Directive:
Replace "Статьи" with "Новости" and give back only the lines from the line with "19 مارس 2019" up to and including the line with "Cuộc gặp giữa Tổng thống Mỹ Donald", with everything else unchanged. Leave the pictures out of your answer.

Records provided:
^^^^^^^^

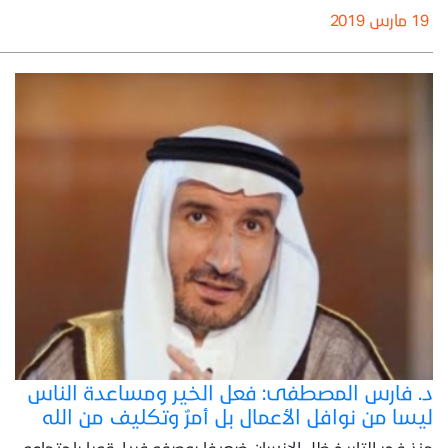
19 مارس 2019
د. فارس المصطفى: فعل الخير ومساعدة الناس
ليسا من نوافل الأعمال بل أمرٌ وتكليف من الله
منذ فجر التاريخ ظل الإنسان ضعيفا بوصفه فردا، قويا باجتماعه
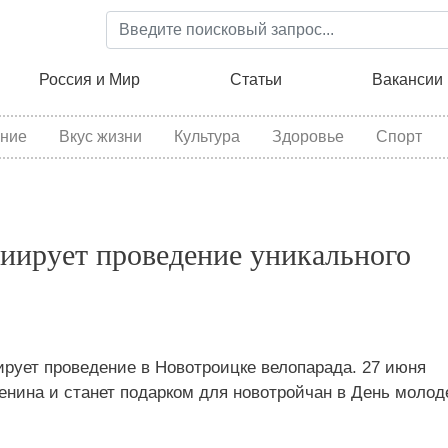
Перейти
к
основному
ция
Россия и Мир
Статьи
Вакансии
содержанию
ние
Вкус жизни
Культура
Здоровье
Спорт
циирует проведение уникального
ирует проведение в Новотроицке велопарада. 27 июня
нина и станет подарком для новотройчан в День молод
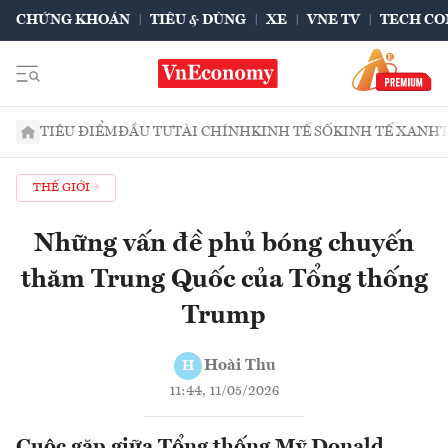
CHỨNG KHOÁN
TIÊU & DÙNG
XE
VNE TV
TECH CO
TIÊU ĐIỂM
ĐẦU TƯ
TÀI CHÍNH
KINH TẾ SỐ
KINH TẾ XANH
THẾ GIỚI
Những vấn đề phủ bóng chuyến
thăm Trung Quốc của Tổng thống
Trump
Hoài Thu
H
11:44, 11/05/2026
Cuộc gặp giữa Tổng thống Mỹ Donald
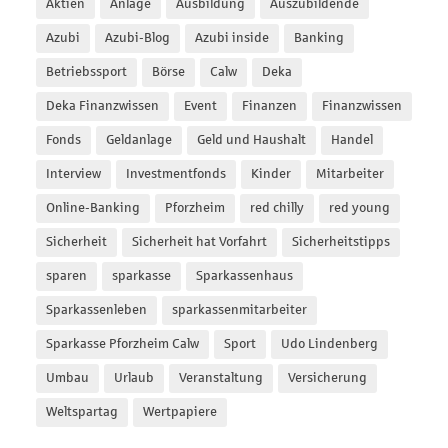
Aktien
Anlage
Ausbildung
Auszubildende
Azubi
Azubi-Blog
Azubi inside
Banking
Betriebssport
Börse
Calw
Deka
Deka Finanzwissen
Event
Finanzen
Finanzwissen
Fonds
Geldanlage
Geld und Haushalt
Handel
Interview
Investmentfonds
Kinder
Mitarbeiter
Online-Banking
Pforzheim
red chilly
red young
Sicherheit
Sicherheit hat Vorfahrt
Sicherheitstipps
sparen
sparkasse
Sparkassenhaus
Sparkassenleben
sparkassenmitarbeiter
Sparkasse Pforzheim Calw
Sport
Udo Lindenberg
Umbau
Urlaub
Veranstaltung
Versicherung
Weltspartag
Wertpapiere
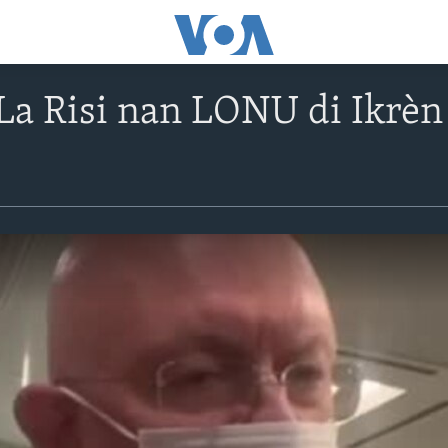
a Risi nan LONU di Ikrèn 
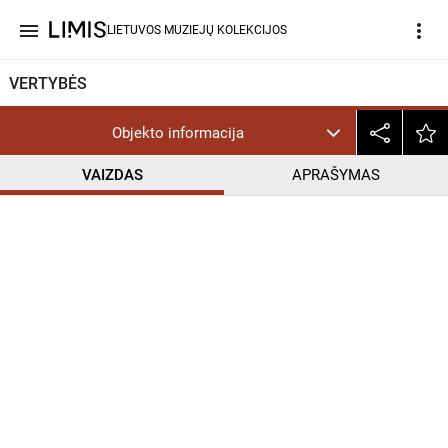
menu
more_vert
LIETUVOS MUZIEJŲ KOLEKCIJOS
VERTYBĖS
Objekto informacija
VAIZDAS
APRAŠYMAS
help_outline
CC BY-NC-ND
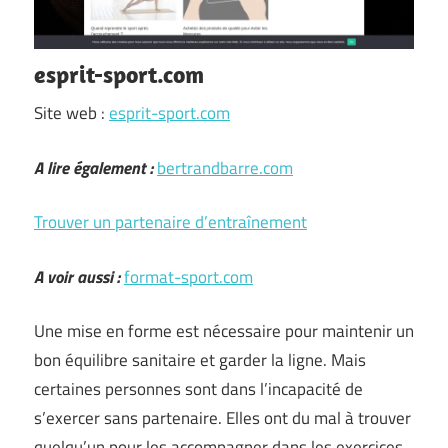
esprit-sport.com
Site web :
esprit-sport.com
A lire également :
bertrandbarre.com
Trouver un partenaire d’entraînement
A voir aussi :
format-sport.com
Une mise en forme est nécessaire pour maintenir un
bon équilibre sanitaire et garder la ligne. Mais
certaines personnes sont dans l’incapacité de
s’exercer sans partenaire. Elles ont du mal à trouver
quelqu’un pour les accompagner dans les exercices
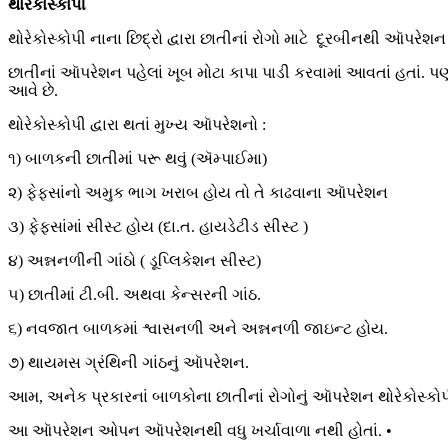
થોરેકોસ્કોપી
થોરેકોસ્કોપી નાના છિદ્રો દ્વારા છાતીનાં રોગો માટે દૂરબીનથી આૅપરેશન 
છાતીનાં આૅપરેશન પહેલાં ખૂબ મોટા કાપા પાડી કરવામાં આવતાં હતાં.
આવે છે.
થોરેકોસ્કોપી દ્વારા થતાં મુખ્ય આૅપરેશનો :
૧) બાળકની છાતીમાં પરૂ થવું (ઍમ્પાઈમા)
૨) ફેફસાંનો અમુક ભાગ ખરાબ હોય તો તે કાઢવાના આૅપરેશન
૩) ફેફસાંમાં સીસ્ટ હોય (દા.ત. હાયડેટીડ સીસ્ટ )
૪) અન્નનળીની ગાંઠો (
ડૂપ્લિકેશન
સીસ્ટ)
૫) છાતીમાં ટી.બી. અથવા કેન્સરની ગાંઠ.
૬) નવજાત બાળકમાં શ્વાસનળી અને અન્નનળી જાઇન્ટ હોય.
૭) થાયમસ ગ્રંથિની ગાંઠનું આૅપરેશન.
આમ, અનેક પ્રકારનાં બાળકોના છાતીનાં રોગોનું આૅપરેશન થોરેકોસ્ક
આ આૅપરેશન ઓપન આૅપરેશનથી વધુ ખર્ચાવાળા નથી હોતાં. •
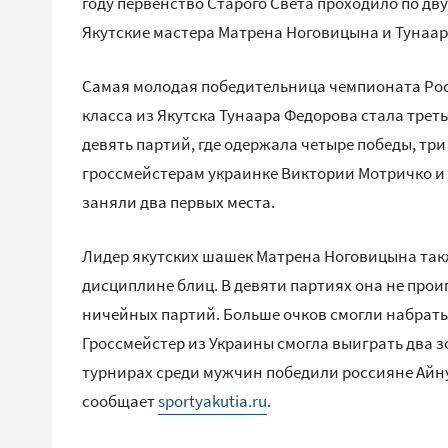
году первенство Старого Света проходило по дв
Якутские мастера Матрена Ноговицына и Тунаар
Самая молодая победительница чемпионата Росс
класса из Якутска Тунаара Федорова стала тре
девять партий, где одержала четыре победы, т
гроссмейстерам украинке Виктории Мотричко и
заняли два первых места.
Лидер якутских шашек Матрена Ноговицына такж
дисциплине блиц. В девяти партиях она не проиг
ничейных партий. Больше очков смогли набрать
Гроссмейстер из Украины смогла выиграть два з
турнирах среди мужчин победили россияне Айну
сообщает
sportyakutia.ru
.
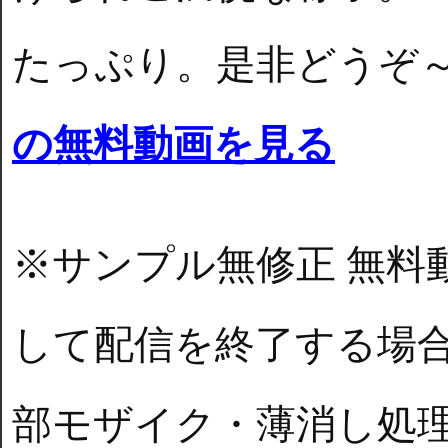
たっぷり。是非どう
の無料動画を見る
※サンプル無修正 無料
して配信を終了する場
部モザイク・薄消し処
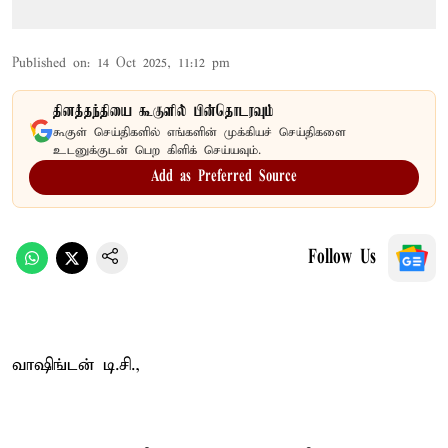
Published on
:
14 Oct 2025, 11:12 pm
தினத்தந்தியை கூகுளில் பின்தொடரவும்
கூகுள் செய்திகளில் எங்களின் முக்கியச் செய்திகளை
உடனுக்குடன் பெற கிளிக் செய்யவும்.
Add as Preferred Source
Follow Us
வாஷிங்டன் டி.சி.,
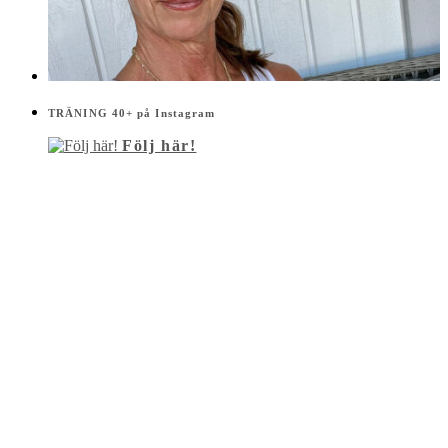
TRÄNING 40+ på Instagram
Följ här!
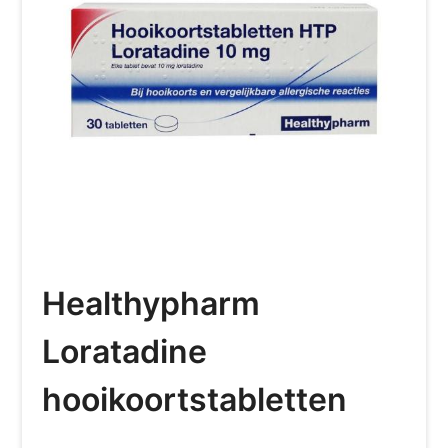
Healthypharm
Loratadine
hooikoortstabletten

^^^^^^^^

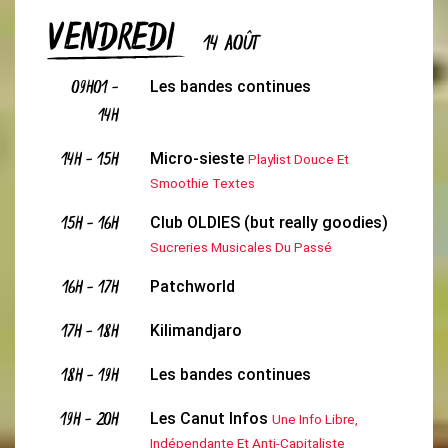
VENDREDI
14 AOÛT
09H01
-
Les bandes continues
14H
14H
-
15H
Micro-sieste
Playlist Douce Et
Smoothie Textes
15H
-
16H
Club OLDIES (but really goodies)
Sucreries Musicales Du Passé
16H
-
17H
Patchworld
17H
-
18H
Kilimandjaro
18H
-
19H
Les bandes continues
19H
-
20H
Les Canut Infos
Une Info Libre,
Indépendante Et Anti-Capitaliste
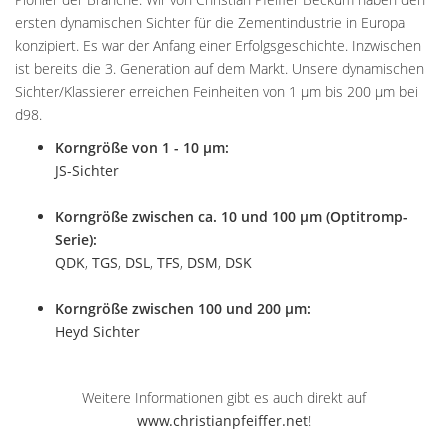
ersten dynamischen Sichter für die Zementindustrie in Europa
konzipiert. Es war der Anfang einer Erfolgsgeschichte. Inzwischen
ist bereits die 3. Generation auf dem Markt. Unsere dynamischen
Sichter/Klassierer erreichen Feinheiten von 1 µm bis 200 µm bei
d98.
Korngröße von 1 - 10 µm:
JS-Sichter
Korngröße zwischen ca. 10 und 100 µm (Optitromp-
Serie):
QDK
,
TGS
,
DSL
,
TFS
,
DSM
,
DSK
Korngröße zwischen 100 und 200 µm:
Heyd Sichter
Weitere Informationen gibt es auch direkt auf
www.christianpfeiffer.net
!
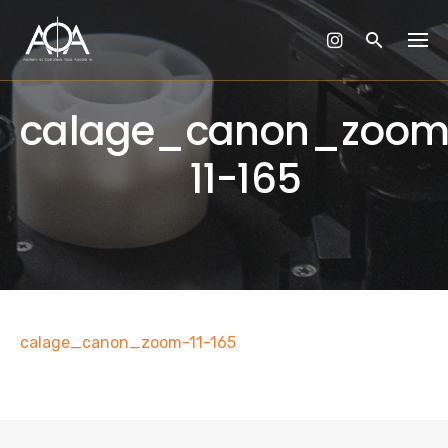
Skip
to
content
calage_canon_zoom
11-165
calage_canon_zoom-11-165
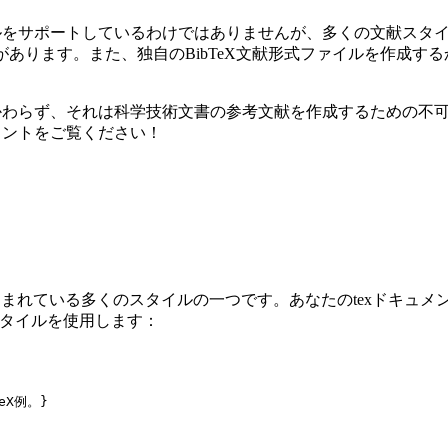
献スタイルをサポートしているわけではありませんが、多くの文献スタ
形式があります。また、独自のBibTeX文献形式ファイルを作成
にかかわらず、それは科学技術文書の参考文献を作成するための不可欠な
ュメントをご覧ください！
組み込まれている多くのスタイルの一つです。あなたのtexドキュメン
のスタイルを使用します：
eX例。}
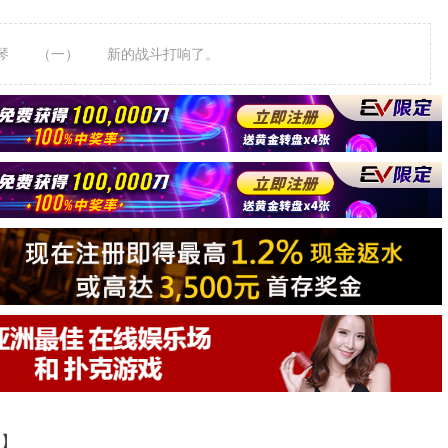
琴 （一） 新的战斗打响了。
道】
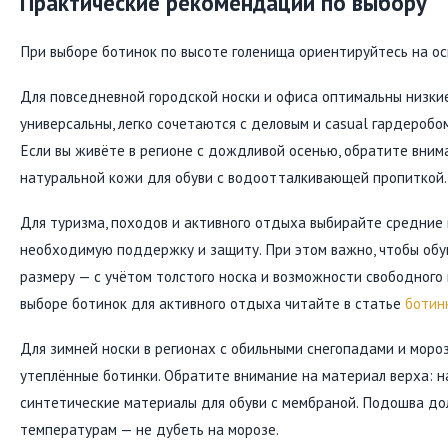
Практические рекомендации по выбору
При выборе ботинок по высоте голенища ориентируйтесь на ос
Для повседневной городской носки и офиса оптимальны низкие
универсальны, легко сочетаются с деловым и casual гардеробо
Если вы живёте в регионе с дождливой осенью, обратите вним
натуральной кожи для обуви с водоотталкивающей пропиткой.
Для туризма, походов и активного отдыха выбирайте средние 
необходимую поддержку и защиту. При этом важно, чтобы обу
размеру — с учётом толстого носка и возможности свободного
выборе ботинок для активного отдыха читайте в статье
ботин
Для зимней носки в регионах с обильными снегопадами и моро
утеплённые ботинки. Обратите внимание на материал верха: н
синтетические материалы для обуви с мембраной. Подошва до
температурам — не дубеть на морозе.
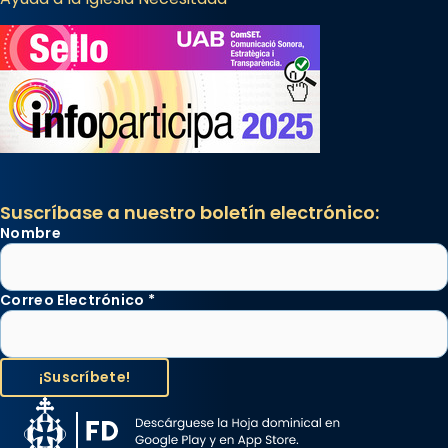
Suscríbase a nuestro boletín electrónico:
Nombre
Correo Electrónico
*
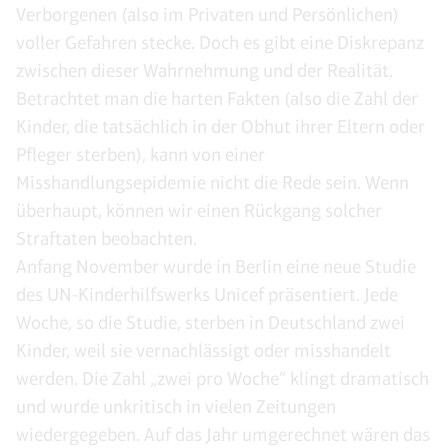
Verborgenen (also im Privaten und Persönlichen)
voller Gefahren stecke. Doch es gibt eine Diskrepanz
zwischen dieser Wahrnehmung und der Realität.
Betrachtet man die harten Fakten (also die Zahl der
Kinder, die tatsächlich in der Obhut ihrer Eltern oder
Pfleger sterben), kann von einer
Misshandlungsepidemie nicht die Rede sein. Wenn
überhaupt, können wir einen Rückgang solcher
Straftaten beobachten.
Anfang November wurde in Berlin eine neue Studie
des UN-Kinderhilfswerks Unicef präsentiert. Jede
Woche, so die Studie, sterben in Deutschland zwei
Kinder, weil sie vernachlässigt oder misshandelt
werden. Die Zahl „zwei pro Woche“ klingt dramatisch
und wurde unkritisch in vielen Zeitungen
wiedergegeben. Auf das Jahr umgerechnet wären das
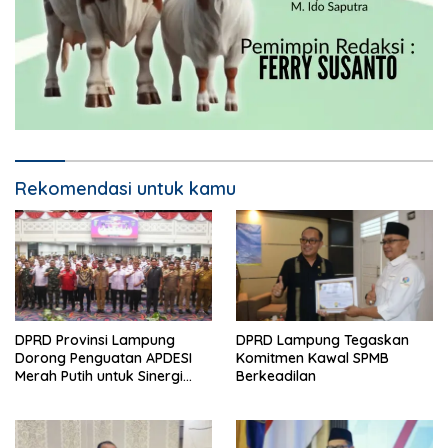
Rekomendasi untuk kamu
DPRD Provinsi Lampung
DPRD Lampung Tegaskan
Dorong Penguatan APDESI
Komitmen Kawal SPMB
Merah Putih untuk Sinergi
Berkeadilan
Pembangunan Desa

^^^^^^^^

Finished exercise:
19 مارس 2019
د. فارس المصطفى: فعل الخير ومساعدة الناس
ليسا من نوافل الأعمال بل أمرٌ وتكليف من الله
منذ فجر التاريخ ظل الإنسان ضعيفا بوصفه فردا، قويا باجتماعه
Перейти
к
основному
ция
Россия и Мир
Новости
Вакансии
содержанию
ние
Вкус жизни
Культура
Здоровье
Спорт
циирует проведение уникального
ирует проведение в Новотроицке велопарада. 27 июня
нина и станет подарком для новотройчан в День молод
CHỨNG KHOÁN
TIÊU & DÙNG
XE
VNE TV
TECH CO
TIÊU ĐIỂM
ĐẦU TƯ
TÀI CHÍNH
KINH TẾ SỐ
KINH TẾ XANH
THẾ GIỚI
Những vấn đề phủ bóng chuyến
thăm Trung Quốc của Tổng thống
Trump
Hoài Thu
H
11:44, 11/05/2026
Cuộc gặp giữa Tổng thống Mỹ Donald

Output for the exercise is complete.